--- Information supplied ---
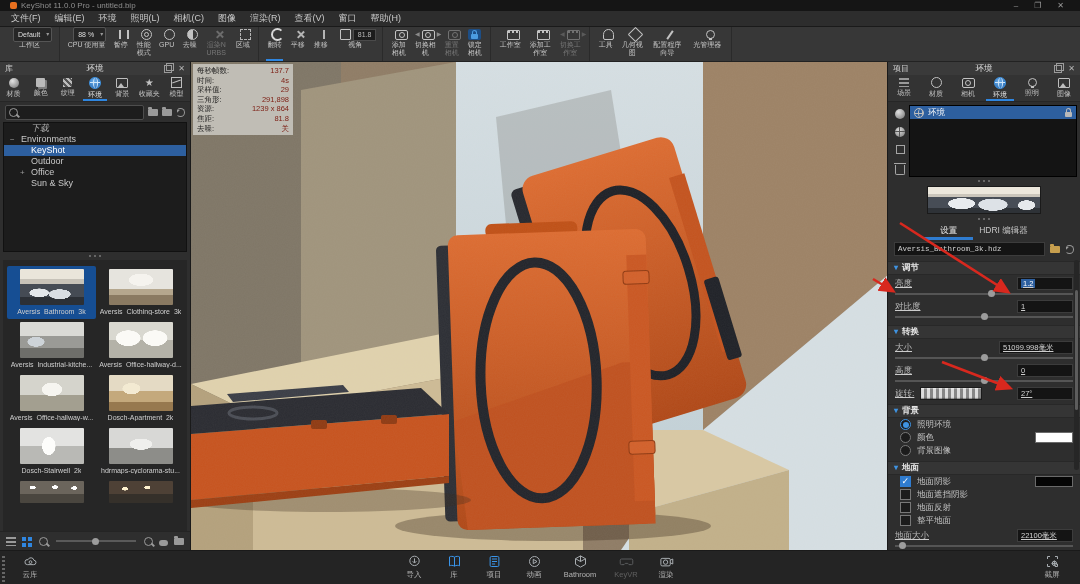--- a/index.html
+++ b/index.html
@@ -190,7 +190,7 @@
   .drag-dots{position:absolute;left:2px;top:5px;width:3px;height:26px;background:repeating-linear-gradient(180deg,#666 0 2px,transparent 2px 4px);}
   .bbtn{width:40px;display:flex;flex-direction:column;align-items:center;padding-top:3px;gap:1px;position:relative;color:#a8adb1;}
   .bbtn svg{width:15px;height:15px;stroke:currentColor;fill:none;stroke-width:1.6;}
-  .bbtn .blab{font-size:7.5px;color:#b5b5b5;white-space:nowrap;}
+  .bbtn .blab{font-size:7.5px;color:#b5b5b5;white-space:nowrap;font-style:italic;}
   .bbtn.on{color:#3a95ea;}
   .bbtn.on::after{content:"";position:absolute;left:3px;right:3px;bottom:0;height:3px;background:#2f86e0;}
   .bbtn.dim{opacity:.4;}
---
What you are asked to do: Every line of the data that includes the word "width" should be copied.

Written answer:
   .drag-dots{position:absolute;left:2px;top:5px;width:3px;height:26px;background:repeating-linear-gradient(180deg,#666 0 2px,transparent 2px 4px);}
   .bbtn{width:40px;display:flex;flex-direction:column;align-items:center;padding-top:3px;gap:1px;position:relative;color:#a8adb1;}
   .bbtn svg{width:15px;height:15px;stroke:currentColor;fill:none;stroke-width:1.6;}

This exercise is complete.